Okay, first a disclaimer: your favorite brewery probably isn’t on this list. Last time we counted, there are something like one million breweries in operation in the United States. There are so many breweries that, if you’re reading this, and of drinking age, there’s a good chance that you own a brewery yourself. And we have no doubt that it’s absolutely amazing. Kudos to you. But is it “the best?” And what does “the best” even mean, really? It’s a completely subjective idea—one man’s garbage is another man’s gose. So, for this list, we ran all one million breweries through a scientific algorithm developed by NASA dropouts that gave a certain amount of points to winners of our monthly blind tastings where we rank specific styles of beer, and a certain amount of points to medal winners at major beer competitions like the Great American Beer Festival and World Beer Cup, and a certain amount of points to breweries who did really cool things in 2018. Then we looked at the results of that algorithm and carried the one because the NASA dropouts forgot to do that, and then we got really nervous about the list because if they forgot to carry the one, then what else did these failed rocket scientists forget to do? So we double checked all of the breweries on that list with our Magic 8 Ball. In the end, we came up with this: the seven best breweries in 2018. Read it, laugh and cry, get angry, high five each other and debate amongst yourselves.

*Goal*. Pick up the piece about the seven best breweries of 2018 right after its final sentence and keep writing it in the same joking tone.

*Data*.
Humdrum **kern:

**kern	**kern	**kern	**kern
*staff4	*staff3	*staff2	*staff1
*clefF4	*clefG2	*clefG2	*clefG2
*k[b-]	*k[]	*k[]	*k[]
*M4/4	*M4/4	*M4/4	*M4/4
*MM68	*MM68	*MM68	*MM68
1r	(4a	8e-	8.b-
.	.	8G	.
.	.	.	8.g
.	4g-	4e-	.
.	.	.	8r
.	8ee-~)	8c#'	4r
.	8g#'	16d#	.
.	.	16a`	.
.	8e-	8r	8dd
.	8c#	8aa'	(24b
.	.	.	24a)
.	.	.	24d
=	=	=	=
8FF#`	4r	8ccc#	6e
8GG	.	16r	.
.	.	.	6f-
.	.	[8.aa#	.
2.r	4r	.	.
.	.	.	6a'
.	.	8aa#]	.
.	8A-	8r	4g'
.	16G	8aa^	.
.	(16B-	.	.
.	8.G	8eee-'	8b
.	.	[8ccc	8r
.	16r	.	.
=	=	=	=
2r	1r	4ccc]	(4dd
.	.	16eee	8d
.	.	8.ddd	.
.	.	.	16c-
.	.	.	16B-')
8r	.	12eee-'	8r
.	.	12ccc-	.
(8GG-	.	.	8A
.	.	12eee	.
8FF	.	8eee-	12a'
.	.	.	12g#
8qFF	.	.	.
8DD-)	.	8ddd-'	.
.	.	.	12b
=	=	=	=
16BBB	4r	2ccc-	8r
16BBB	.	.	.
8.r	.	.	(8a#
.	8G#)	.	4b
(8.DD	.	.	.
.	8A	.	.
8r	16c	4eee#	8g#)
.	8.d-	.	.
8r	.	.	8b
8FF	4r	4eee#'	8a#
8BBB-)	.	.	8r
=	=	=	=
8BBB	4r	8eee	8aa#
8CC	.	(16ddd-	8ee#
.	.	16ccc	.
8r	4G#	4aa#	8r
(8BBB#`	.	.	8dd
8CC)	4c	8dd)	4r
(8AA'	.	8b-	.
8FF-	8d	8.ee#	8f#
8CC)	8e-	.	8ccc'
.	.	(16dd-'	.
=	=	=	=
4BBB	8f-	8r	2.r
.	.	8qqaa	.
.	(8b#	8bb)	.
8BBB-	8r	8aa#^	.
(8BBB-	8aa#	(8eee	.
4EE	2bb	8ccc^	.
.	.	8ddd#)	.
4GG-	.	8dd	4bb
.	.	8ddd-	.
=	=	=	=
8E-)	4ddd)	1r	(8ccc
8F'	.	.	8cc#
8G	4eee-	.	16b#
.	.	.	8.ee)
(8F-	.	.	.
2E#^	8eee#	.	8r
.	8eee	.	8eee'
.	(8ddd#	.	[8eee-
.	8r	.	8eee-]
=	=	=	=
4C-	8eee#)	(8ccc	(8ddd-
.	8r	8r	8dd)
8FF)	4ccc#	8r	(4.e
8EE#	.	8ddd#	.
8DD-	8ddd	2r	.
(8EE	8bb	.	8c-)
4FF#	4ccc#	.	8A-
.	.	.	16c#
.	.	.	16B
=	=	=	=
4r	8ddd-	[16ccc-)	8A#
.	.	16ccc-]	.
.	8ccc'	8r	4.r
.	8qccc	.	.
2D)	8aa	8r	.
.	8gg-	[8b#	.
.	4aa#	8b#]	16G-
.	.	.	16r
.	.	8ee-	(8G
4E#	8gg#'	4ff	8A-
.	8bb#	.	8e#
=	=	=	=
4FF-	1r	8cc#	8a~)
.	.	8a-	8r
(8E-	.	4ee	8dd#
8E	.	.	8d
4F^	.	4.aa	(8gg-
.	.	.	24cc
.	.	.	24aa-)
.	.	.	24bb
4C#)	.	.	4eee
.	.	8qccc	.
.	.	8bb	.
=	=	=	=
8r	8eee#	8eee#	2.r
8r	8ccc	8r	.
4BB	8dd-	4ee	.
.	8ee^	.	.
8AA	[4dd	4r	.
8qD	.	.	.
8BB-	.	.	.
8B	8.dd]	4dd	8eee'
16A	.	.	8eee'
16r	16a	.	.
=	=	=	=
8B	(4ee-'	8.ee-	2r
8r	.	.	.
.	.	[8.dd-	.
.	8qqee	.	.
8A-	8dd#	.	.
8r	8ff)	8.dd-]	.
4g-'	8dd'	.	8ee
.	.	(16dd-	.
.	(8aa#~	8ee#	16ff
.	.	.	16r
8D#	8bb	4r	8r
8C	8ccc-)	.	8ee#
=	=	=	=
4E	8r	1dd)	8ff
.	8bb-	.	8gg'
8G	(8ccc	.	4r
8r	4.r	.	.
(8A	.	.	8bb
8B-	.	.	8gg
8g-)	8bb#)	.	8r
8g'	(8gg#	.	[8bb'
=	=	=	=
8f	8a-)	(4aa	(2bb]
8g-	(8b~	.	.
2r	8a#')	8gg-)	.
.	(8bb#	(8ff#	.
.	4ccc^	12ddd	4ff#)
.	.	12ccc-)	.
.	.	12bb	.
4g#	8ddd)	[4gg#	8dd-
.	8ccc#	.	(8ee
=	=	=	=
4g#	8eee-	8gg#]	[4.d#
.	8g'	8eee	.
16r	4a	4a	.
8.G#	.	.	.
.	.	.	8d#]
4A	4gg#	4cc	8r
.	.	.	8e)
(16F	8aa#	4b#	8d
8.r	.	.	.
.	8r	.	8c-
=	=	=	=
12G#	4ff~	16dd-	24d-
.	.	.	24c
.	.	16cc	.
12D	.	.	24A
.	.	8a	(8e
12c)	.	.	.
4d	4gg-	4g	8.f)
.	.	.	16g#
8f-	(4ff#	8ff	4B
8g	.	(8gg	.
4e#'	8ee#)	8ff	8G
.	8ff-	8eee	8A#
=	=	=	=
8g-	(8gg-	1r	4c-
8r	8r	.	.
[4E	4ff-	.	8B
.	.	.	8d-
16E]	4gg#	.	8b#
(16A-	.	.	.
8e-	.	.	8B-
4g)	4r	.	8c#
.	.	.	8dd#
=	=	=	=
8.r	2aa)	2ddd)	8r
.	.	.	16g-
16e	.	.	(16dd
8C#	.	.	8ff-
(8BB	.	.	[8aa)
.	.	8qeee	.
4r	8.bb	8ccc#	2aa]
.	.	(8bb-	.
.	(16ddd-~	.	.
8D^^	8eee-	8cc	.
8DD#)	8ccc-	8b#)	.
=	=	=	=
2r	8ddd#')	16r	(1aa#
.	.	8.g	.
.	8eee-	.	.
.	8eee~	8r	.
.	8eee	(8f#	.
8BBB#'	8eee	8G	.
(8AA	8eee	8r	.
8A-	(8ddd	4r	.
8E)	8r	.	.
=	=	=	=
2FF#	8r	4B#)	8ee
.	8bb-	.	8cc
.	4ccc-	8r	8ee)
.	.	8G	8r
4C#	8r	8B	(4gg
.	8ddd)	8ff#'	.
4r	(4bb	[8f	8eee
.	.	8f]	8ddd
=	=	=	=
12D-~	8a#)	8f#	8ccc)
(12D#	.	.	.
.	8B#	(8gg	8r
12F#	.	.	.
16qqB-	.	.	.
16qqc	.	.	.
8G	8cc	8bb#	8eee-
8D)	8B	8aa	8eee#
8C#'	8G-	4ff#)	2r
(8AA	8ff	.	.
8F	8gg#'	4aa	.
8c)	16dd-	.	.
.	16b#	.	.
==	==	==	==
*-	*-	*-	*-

*Output below*.
Monday Night Brewing
The initial concept behind Monday Night Brewing was to brew beers for the weeknight. Easy drinking, balanced beers meant to be enjoyed with food. So, it makes sense that Monday Night would eventually create a beer that would win our Best Pale Ales. After several years brewing fan favorites like Slap Fight IPA and Draft Kilt scotch ale, Monday Night beat out big hitters in the pale ale category (Maine Beer, Cigar City, Toppling Goliath…) to earn top honors in what is one of the most competitive beer styles in the country. And here’s the thing: Han Brolo is kind of weird. It’s not your typical pale because it’s brewed with lactose and comes out hazy and hoppy as hell. It’s only 4.7%, but you could easily slip this beer into an IPA tasting and nobody would second guess your decision. Although there’s no need for subterfuge because Monday Night landed a beer in the top 10 spot for our Best IPAs blind tasting too. Their blind tasting success in 2018 just proves that winners keep winning; Monday Night had a hell of a 2017, winning two medals at GABF and opening a second brewery in Atlanta to handle the demand for barrel aged beers. So, 2018 basically saw more of Monday Night. More of their standards like Han Brolo, more of their seasonals (they brought back Dust Bunny, their hazy IPA and put Drafty Kilt on nitro) and more of their limited release Black Tie and Garage series, most notably releasing three variants of Bourbon Barrel Aged Drafty Kit recently. Oh, and Monday Night is even into whiskey now; they’ve partnered with ASW Distillery to release a single malt. And it’s good. But you probably guessed that already.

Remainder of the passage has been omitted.